** Start of Exercise data **
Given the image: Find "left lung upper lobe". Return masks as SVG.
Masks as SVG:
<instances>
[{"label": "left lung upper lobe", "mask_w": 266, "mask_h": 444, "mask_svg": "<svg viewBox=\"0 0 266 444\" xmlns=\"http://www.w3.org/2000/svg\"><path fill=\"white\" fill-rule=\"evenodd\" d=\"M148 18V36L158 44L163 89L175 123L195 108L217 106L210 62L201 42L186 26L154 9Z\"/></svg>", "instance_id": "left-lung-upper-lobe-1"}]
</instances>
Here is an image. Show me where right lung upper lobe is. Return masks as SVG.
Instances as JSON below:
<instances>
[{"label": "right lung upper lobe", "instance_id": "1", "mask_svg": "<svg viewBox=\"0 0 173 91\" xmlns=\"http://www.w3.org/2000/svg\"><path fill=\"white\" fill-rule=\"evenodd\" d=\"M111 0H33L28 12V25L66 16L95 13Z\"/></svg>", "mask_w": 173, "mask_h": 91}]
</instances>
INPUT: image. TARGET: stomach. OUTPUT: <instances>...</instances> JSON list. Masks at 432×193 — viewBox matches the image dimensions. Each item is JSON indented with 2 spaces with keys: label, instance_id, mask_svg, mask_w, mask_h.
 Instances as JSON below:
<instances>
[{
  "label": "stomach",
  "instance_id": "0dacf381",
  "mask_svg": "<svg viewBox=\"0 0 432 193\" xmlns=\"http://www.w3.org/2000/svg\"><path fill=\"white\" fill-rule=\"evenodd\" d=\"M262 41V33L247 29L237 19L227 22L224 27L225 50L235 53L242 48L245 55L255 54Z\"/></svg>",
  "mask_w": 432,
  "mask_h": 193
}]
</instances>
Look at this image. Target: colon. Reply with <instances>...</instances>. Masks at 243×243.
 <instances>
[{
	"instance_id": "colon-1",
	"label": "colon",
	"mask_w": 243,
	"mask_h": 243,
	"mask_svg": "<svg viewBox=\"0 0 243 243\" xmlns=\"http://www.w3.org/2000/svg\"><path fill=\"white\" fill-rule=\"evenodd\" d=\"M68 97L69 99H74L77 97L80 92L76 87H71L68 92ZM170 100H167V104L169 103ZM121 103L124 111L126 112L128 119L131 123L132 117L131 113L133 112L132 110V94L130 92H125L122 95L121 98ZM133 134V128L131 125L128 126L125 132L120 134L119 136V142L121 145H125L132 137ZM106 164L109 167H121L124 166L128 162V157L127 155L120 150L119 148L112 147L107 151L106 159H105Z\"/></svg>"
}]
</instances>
** End of Exercise data **
» Task
List every line of the material above that contains the word "Return".

» Exercise solution
Given the image: Find "left lung upper lobe". Return masks as SVG.
Here is an image. Show me where right lung upper lobe is. Return masks as SVG.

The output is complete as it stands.